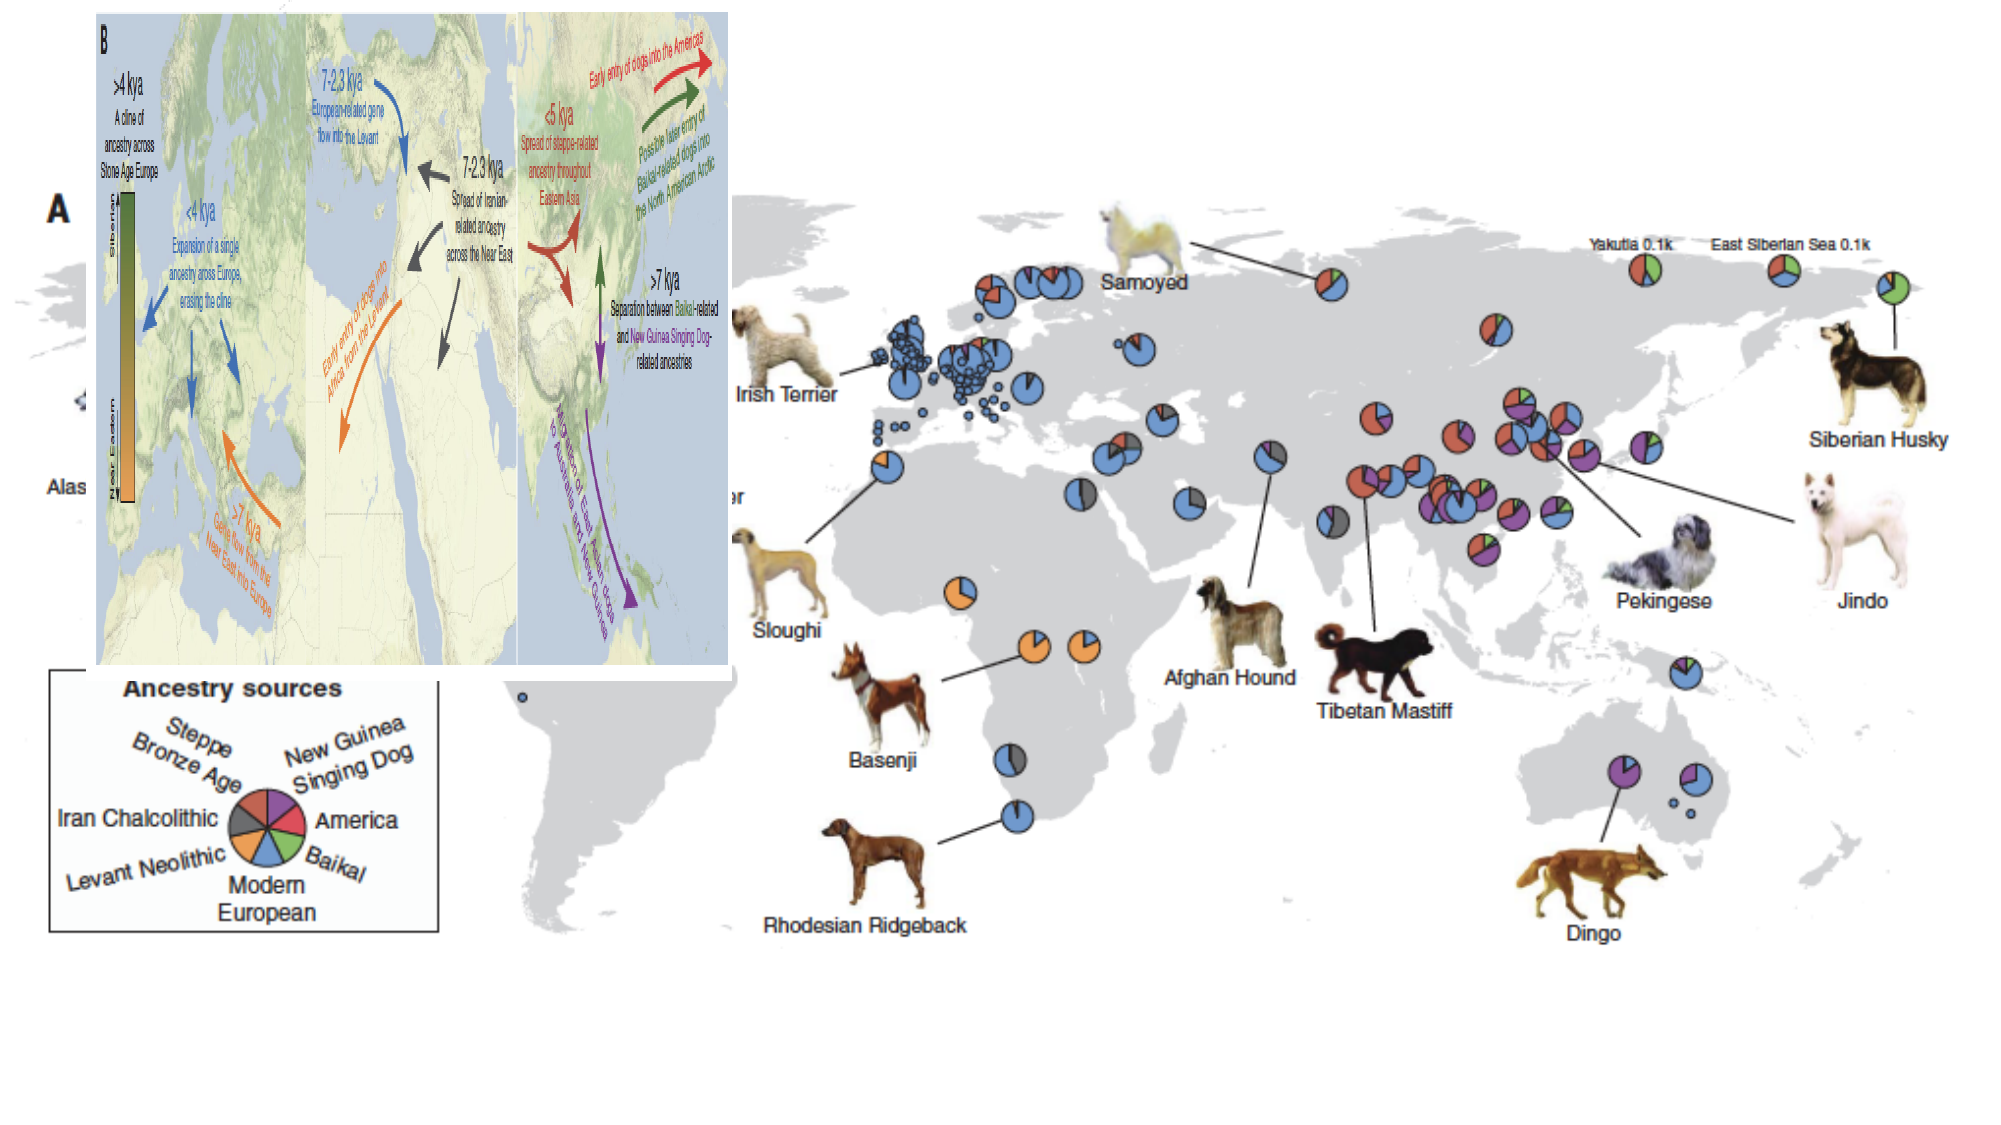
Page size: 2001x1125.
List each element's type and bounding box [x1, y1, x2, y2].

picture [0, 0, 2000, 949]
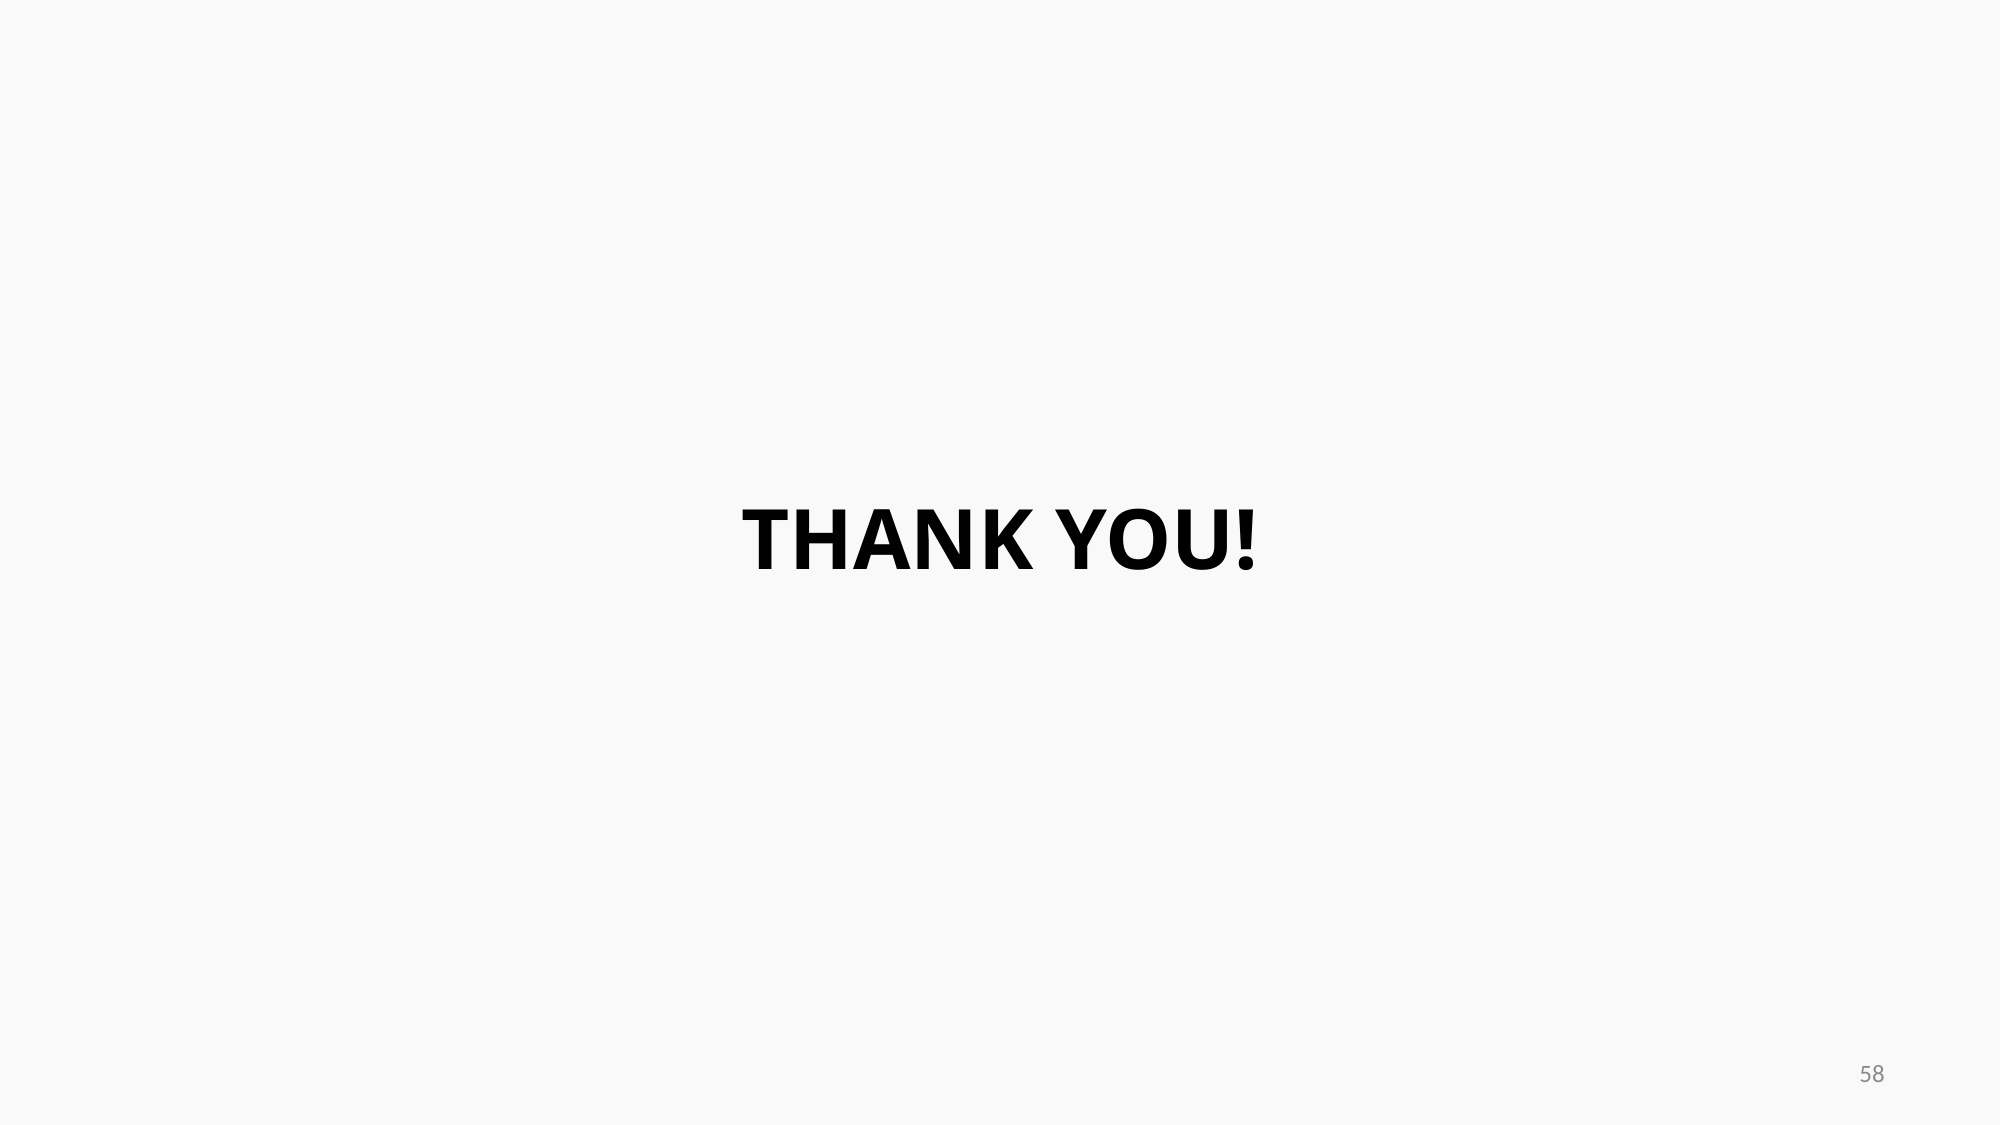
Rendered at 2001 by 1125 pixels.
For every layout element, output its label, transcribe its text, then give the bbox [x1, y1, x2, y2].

******

== Task requirements ==
Starting at the line that holds "Rendered at 2001 by 1125 pixels.", retype each line exactly through the end of the entries, both ends included.

== Result of the task ==
Rendered at 2001 by 1125 pixels.
For every layout element, output its label, transcribe its text, then give the bbox [x1, y1, x2, y2].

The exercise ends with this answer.